We also allow the application to access the Internet:
<uses-permission android: name = "android.permission.INTERNET" />
And another important point is that in order for our application to work even with the display off, you need to call PowerManager. Otherwise, the system will put the application to sleep at will, in order to save charge, and requests will be executed irregularly.
To do this, add permishn:
<uses-permission android:name="android.permission.WAKE_LOCK" />
Add the code to the Activity:
PowerManager pm = (PowerManager) this.getSystemService(Context.POWER_SERVICE); PowerManager.WakeLock wl = pm.newWakeLock(PowerManager.ACQUIRE_CAUSES_WAKEUP| PowerManager.FULL_WAKE_LOCK| PowerManager.SCREEN_BRIGHT_WAKE_LOCK, "");
And in the flow
PowerManager pm = (PowerManager) context.getSystemService(Context.POWER_SERVICE); PowerManager.WakeLock wl = pm.newWakeLock(PowerManager.PARTIAL_WAKE_LOCK, ""); wl.acquire(); , json wl.release();
This method also did not work for a long time, because constantly changing SIM cards was not very convenient and rational - the price tag was growing rapidly and it lost its meaning.

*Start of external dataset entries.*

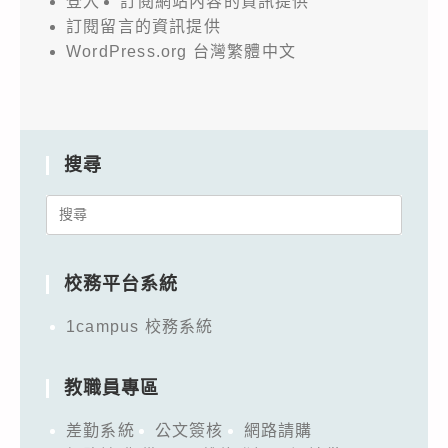
登入
訂閱網站內容的資訊提供
訂閱留言的資訊提供
WordPress.org 台灣繁體中文
搜尋
Search
for:
校務平台系統
1campus 校務系統
教職員專區
差勤系統
公文簽核
網路請購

Then we tried to send through Whatsapp, but then the numbers died every 10 messages, and even faster. And registration of 1 number cost 7 rubles. We again began to go out on the same numbers with which we started.
And not so long ago we made a bot for telegrams -
https://telegram.me/msk_metro , everything is the same as with PushBullet, which we connected at the request after the first post on Habré. Only here can we delete messages that have been moderated by chance, but not in PushBullet.